The Jerusalem Post could help matters by not reporting on such foolish calls. Reporting encourages more harmful pressure.
The EU pays lip service to a twostate solution but ultimately wants an area from the river to the sea that is free of Jews. Let us throw it out of this country and out of our media.
Gabriel Goldberg, Jerusalem
Signpost to disaster
As a person with extensive experience in stock markets, I wish to strongly object to your front-page article on haredi stock trading (“For haredi men, stock trading strikes a good balance,” June 9).
The general impression conveyed is that with a certain amount of training (at a price, or course), a person can simply sit down on a daily basis, trade, walk away after a few hours with $200- 300, and go home and sleep soundly with a virtually guaranteed income.
The fact is, so far, the opposite, that this article is actually a virtual signpost to financial disaster.
The statistics are in and there is no question that the very vast majority of day traders (gamblers?) end up losing what they speculate with, if not their personal and fixed property, as they plunge in deeper and deeper, attempting to make up for almost certain losses.
It is only right that there be at least one more front-page article presenting the contrary view – that getting into day trading is a virtual death wish, a disaster for the person and the family.
Tell these people to stick to Torah. They can’t lose!
Marchal Kaplan, Jerusalem
US domestic aid
It is very interesting that in your editorial “Obama’s support for Israel” (June 3) and various articles in your paper concerning US President Barack Obama’s so-called support for Israel, some important negative points are being left out.
These items stress the billions we receive in military aid from the Obama administration, but it’s funny that no one thinks to mention that these dollars have to be spent in the US. This means that Obama is ensuring work for his citizens and a reduction in the US national debt.
In other words, this foreign aid is really a program of self-aid.
Emanuel Fischer, Jerusalem
Incorrect terminology
In too many of your articles about the Holocaust and survivors, the phrase “extermination camps” is used. This is the same terminology the Nazis used. One exterminates vermin, not innocent souls.

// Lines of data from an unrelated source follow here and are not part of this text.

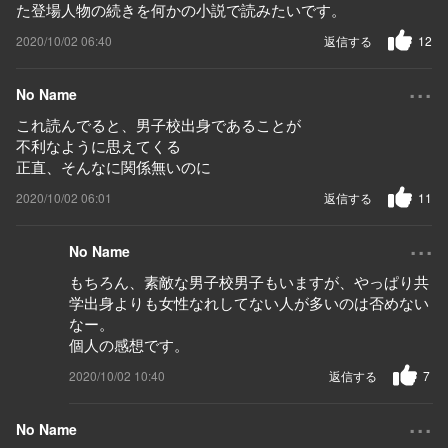
た登場人物の続きを何かの小説で読みたいです。
2020/10/02 06:40
返信する
12
...
No Name
これ読んでると、男子校出身であることが
不利なように思えてくる
正直、そんなに関係無いのに
2020/10/02 06:01
返信する
11
...
No Name
もちろん、素敵な男子校男子もいますが、やっぱり共
学出身よりも女性なれしてない人が多いのは否めない
なー。
個人の感想です。
2020/10/02 10:40
返信する
7
...
No Name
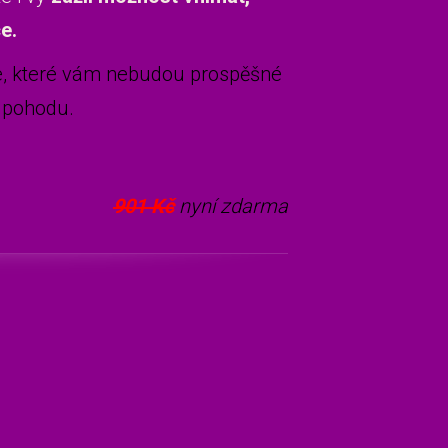
e.
, které vám nebudou prospěšné
a pohodu.
901 Kč
nyní zdarma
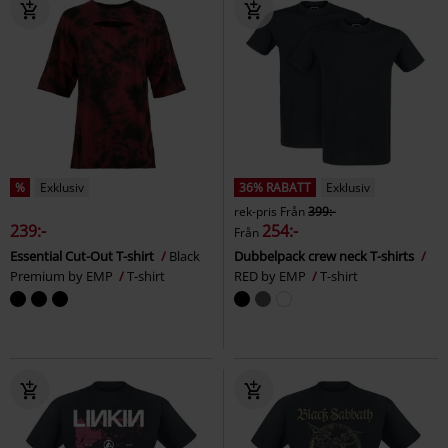
%
Exklusiv
36% RABATT
Exklusiv
rek-pris
Från
399:-
239:-
254:-
Från
Essential Cut-Out T-shirt
Black
Dubbelpack crew neck T-shirts
Premium by EMP
T-shirt
RED by EMP
T-shirt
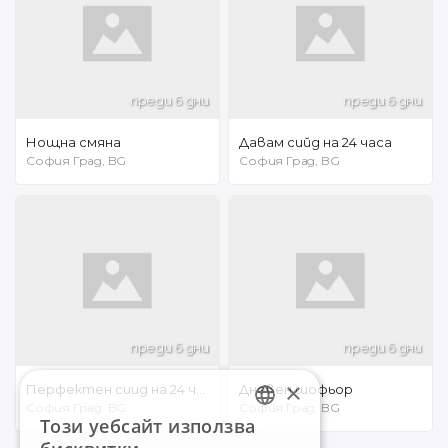
преди 6 дни
преди 6 дни
Нощна смяна
Давам сийд на 24 часа
София Град, BG
София Град, BG
преди 6 дни
преди 6 дни
×
Перфектен сиид на 24 часа
Дневен шофьор
София Град, BG
София Град, BG
Този уебсайт използва
BULGARIAN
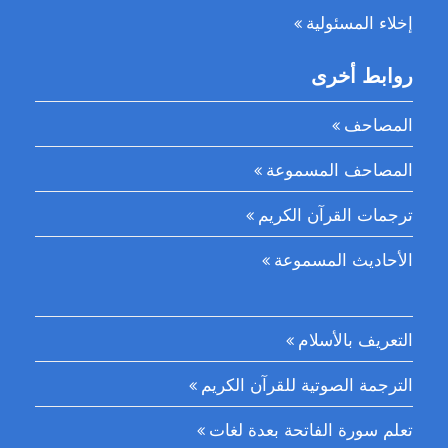
إخلاء المسئولية
روابط أخرى
المصاحف
المصاحف المسموعة
ترجمات القرآن الكريم
الأحاديث المسموعة
التعريف بالأسلام
الترجمة الصوتية للقرآن الكريم
تعلم سورة الفاتحة بعدة لغات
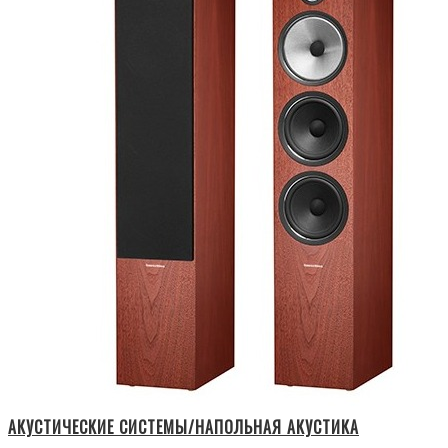
АКУСТИЧЕСКИЕ СИСТЕМЫ/НАПОЛЬНАЯ АКУСТИКА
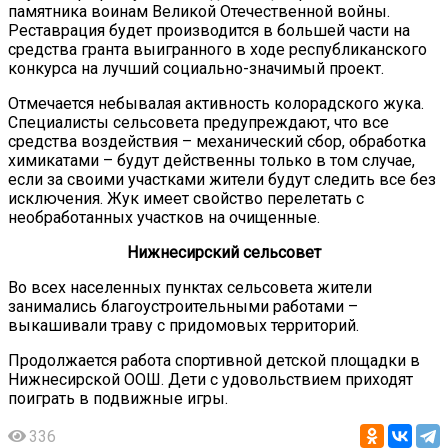
памятника воинам Великой Отечественной войны.
Реставрация будет производится в большей части на
средства гранта выигранного в ходе республиканского
конкурса на лучший социально-значимый проект.
Отмечается небывалая активность колорадского жука.
Специалисты сельсовета предупреждают, что все
средства воздействия – механический сбор, обработка
химикатами – будут действенны только в том случае,
если за своими участками жители будут следить все без
исключения. Жук имеет свойство перелетать с
необработанных участков на очищенные.
Нижнесирский сельсовет
Во всех населенных пунктах сельсовета жители
занимались благоустроительными работами –
выкашивали траву с придомовых территорий.
Продолжается работа спортивной детской площадки в
Нижнесирской ООШ. Дети с удовольствием приходят
поиграть в подвижные игры.
336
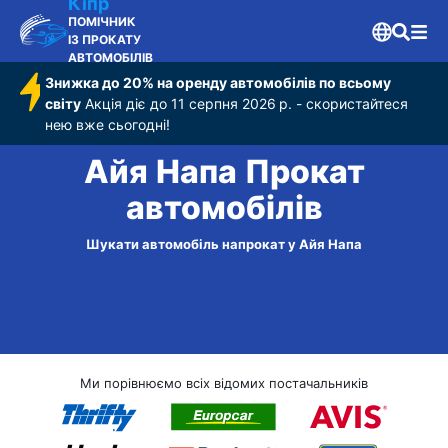
Кіпр
ПОМІЧНИК
ІЗ ПРОКАТУ
АВТОМОБІЛІВ
Знижка до 20% на оренду автомобілів по всьому
світу
Акція діє до 11 серпня 2026 р. - скористайтеся
нею вже сьогодні!
Айя Напа Прокат
автомобілів
Шукати автомобіль напрокат у Айя Напа
Ми порівнюємо всіх відомих постачальників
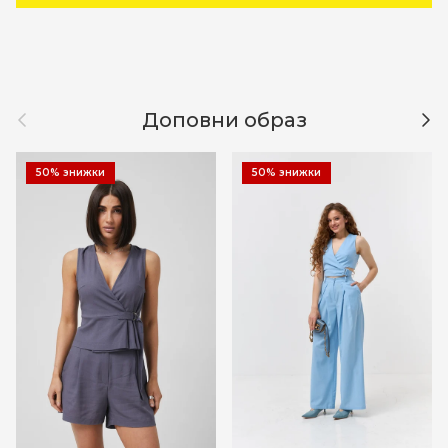
Назад
Дал
Доповни образ
50% знижки
50% знижки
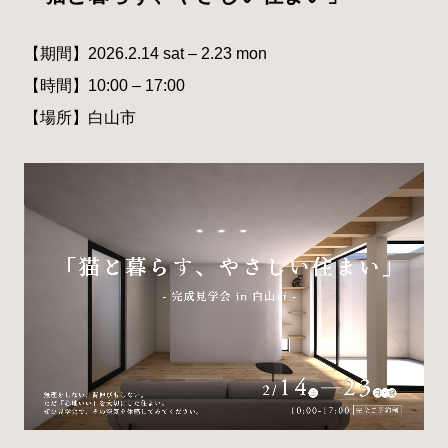
【期間】2026.2.14 sat – 2.23 mon
【時間】10:00 – 17:00
【場所】白山市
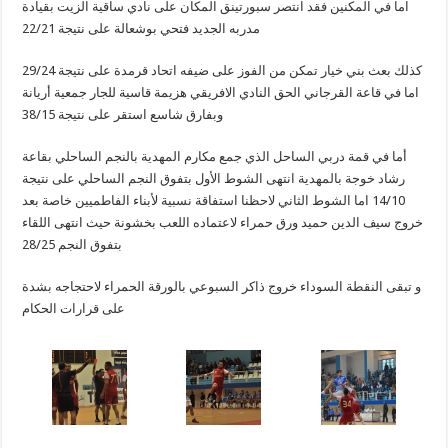
اما في المكنين فقد انتصر سبورتينق المكان على نادي ساقية الزيت بقيادة
مدربه الجديد فتحي بوشعالة على نتيجة 22/21
كذلك بعث بني خيار تمكن من الفوز على ضيفه اتحاد قرمدة على نتيجة 29/24
اما في قاعة القرجاني الحق النادي الافريقي هزيمة قاسية للجار جمعية أريانة
وبفارق شاسع استقر على نتيجة 38/15
أما في قمة دربي الساحل الذي جمع مكارم المهدية بالنجم الساحلي بقاعة
رشاد خوجة بالمهدية انتهى الشوط الأول بتفوق النجم الساحلي على نتيجة
14/10 اما الشوط الثاني لاحظنا استفاقة نسبية لأبناء الفاطميين خاصة بعد
خروج سيف الدين حميد ورق حمراء لاعتماده اللعب بخشونة حيث انتهى اللقاء
بتفوق النجم 28/25
و تبقى النقطة السوداء خروج ذاكر السبوعي بالورقة الحمراء لاحتجاجه بشدة
على قرارات الحكام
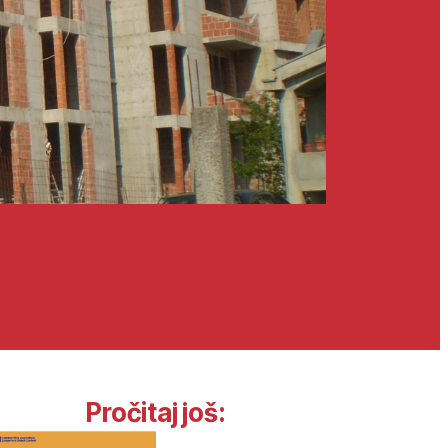
Pročitaj još:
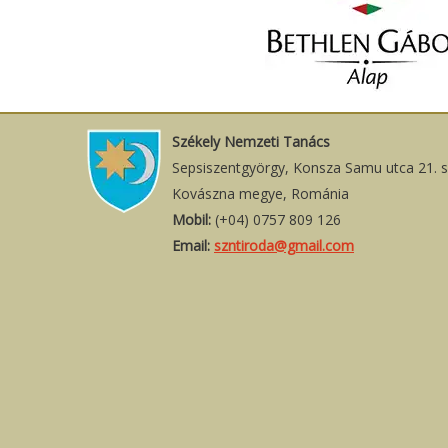
Székely Nemzeti Tanács
Sepsiszentgyörgy, Konsza Samu utca 21. 
Kovászna megye, Románia
Mobil:
(+04) 0757 809 126
Email:
szntiroda@gmail.com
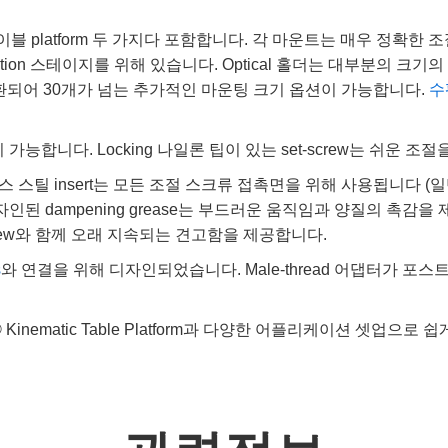
 platform 두 가지다 포함합니다. 각 마운트는 매우 정확한 조절 나사
tion 스테이지를 위해 있습니다. Optical 홀더는 대부분의 크기의 
들과 호환되어 30개가 넘는 추가적인 마운팅 크기 옵션이 가능합니다.
수
분리 가능합니다. Locking 나일론 팁이 있는 set-screw는 쉬운 조
insert는 모든 조절 스크류 접촉면을 위해 사용됩니다 (일반적으로 
된 dampening grease는 부드러운 움직임과 양질의 촉감을 제공합니
eel screw와 함께 오래 지속되는 견고함을 제공합니다.
s
와 연결을 위해 디자인되었습니다. Male-thread 어댑터가 포스트에
 Kinematic Table Platform과 다양한 어플리케이션 셋업으로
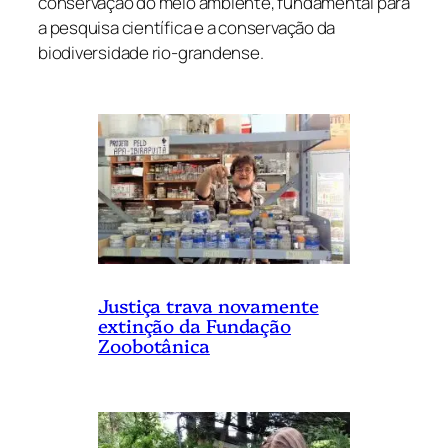
conservação do meio ambiente, fundamental para
a pesquisa científica e a conservação da
biodiversidade rio-grandense.
Justiça trava novamente
extinção da Fundação
Zoobotânica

We Jews must start calling the Nazi camps by their correct name: “murder camps.”
Beryl Waizner, Bnei Dror
Water matters
In light of the drought in California and much of the American west, haven’t the water authorities there heard about desalination?
Hannah Kaplan, Herzliya
I was in the plumbing business for over 50 years in the US.
Over the past 10 years, the government there has mandated that a toilet be limited to just a bit more than 5.5 liters to flush all waste away. Here in Israel, the toilets seem to use about 15 liters – and they still do not flush all the waste away.
With water being so precious here, why don’t the authorities insist on producing more efficient toilets?